The reports are especially important because they are evidence of revenue improvements and the growth of the entire business.
Another word of advice: The debit card system shouldn’t only be used to activate games, it should also activate all of the attractions, and if possible, the food and beverage services.
In other words, a customer’s debit card should be used to purchase anything and everything at a facility. This will improve the success rate of VIP loyalty programs and provide more incentives for current customers to increase the frequency of their visits.


Due to debit card system manufacturers’ reasonably-priced and reliable hardware and software, the systems are getting close to that benchmark 20 percent penetration rate where the technology finally gains traction. After 10-15 years, its due for a steep upward growth curve in market penetration.

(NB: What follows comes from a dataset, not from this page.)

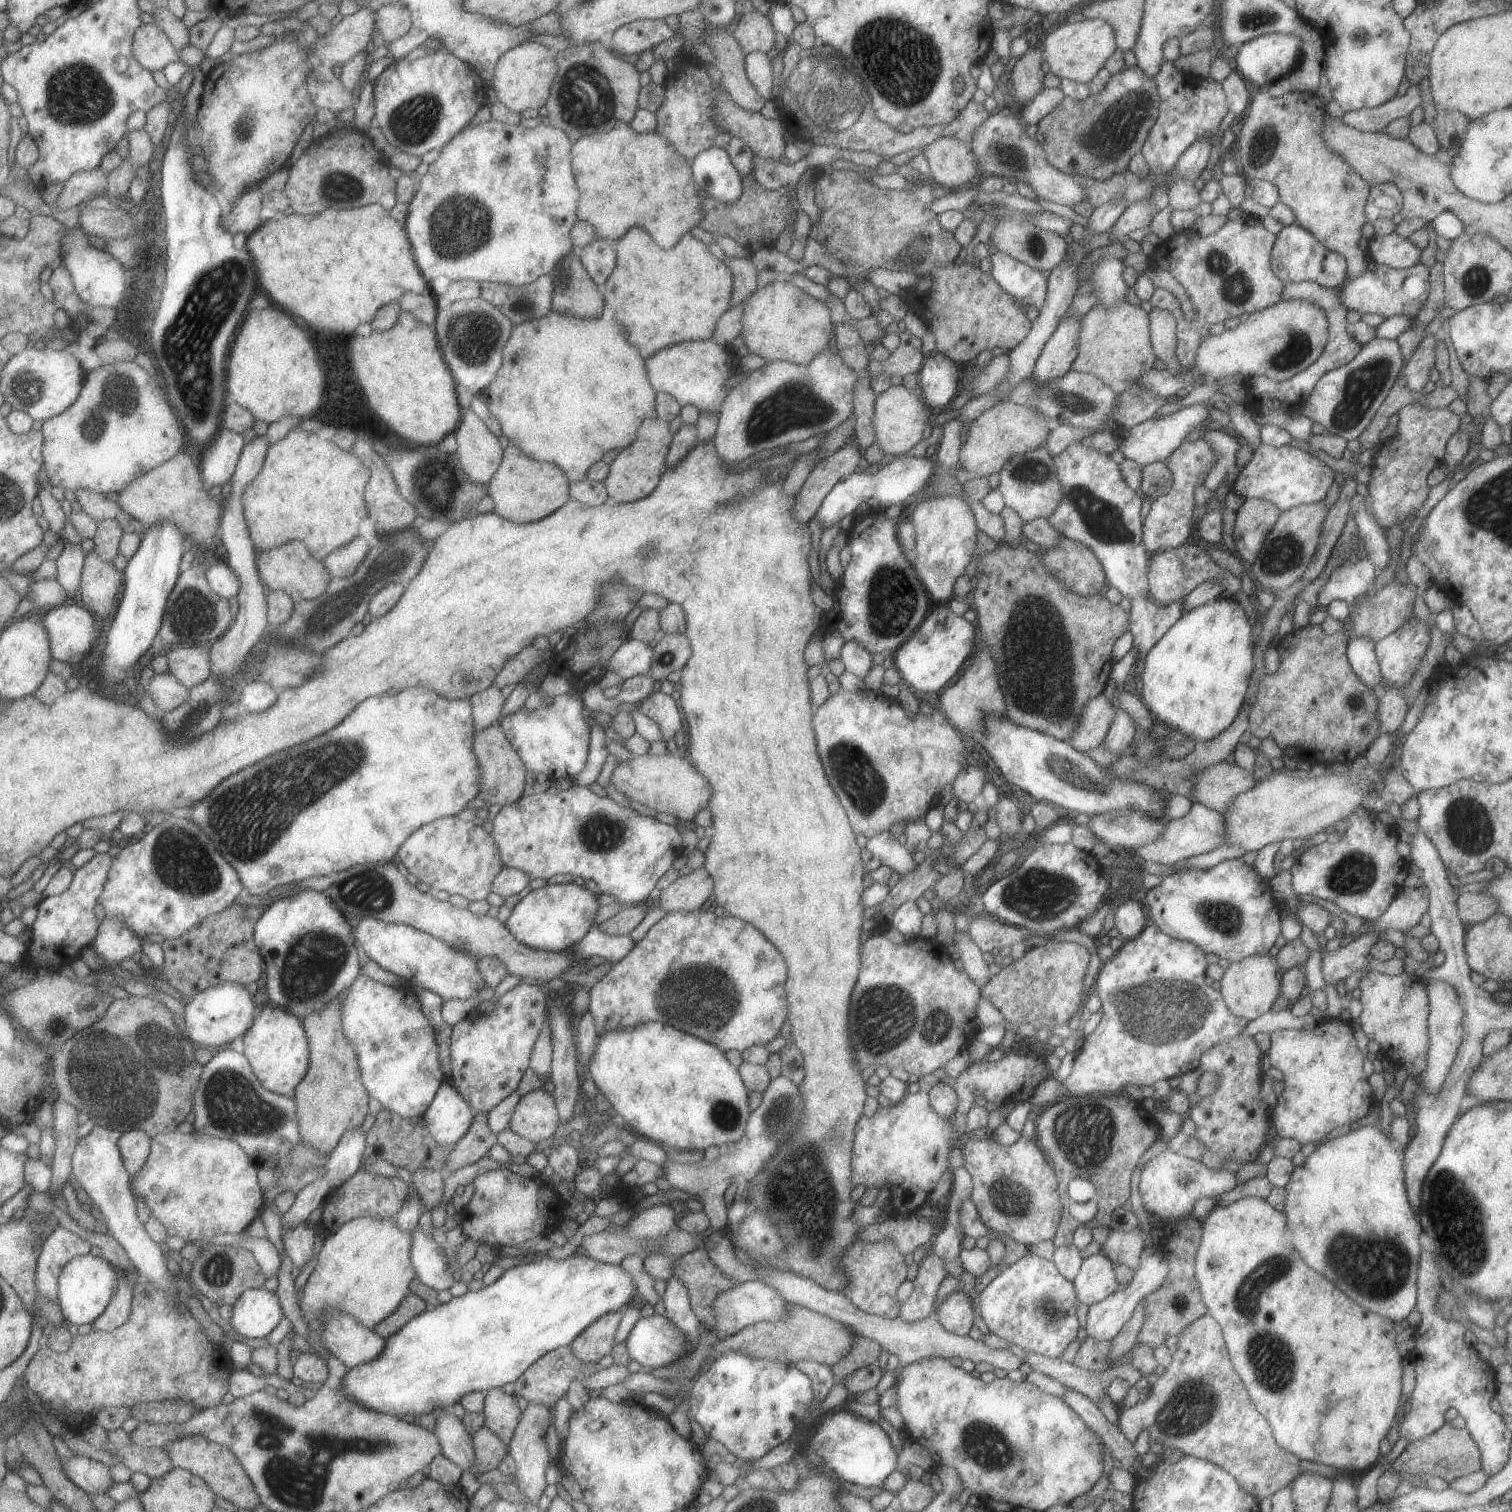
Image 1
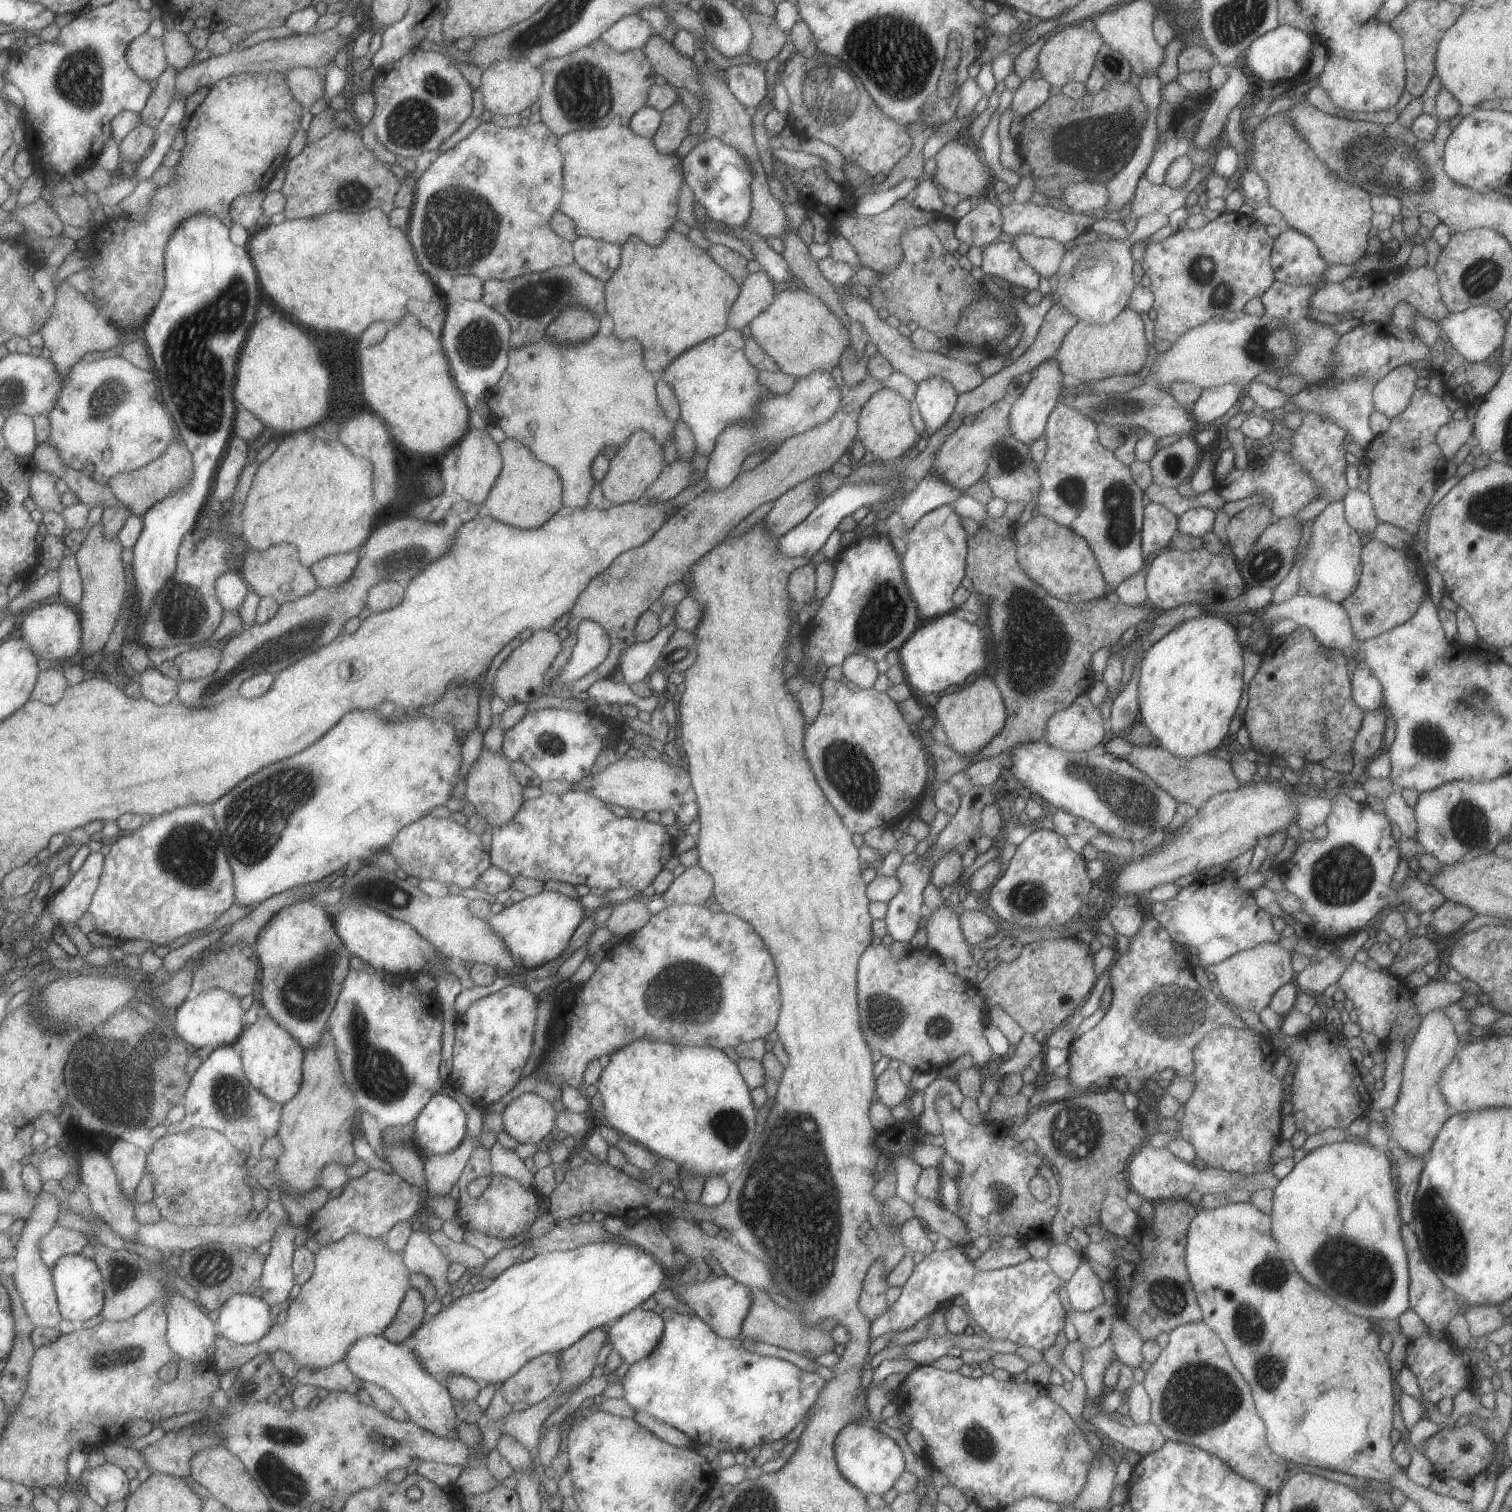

The same has happened many times over the past 100 years with new technologies: 45’s jukeboxes to CD jukeboxes to digital jukeboxes, electromechanical pinball machines to digital pinball games, and of course, video games (Pong to Jurassic Park).
The latest debit card systems now store data on the Cloud, including training videos and 24/7 online service, and come in a variety of models that handle locations with any number of games, reusable cards, financing, and more.
The Amusement and Music Operators Association, through Hartland MicroPayments, now offers a member benefits program that makes it easy for game operators to utilize a cashless payment system in street locations that have only a few games. This is only one of many options for game operators to get in on the future of cashless payments. Not embracing debit card system technology is cents less.